### [What is being asked]
Transcribe every line of text in the records below verbatim, omitting the pictures from your answer.

━━━━━ Records provided ━━━━━

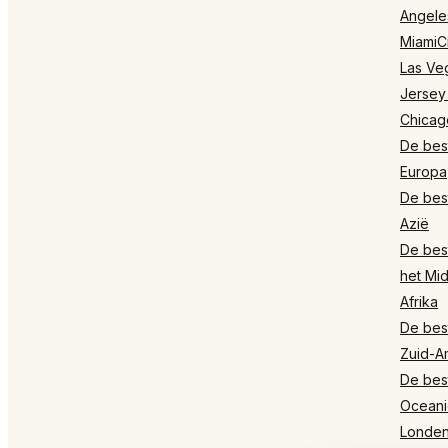
Angele
MiamiCi
Las Ve
Jersey
Chicag
De best
Europa
De best
Azië
De best
het Mi
Afrika
De best
Zuid-A
De best
Oceani
Londe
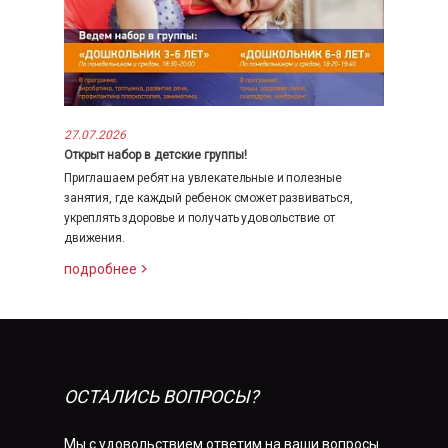
27.07.2026
Открыт набор в детские группы!
Приглашаем ребят на увлекательные и полезные
занятия, где каждый ребенок сможет развиваться,
укреплять здоровье и получать удовольствие от
движения.
подробнее
ОСТАЛИСЬ ВОПРОСЫ?
Мы с удовольствием ответим на ваши вопросы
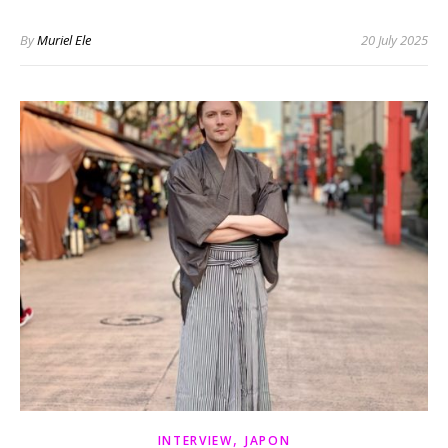
By
Muriel Ele
20 July 2025
,
INTERVIEW
JAPON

━━━━━

### [Solution to this problem]
Angele
MiamiCi
Las Ve
Jersey
Chicag
De best
Europa
De best
Azië
De best
het Mi
Afrika
De best
Zuid-A
De best
Oceani
Londe
27.07.2026
Открыт набор в детские группы!
Приглашаем ребят на увлекательные и полезные
занятия, где каждый ребенок сможет развиваться,
укреплять здоровье и получать удовольствие от
движения.
подробнее
ОСТАЛИСЬ ВОПРОСЫ?
Мы с удовольствием ответим на ваши вопросы
By
Muriel Ele
20 July 2025
,
INTERVIEW
JAPON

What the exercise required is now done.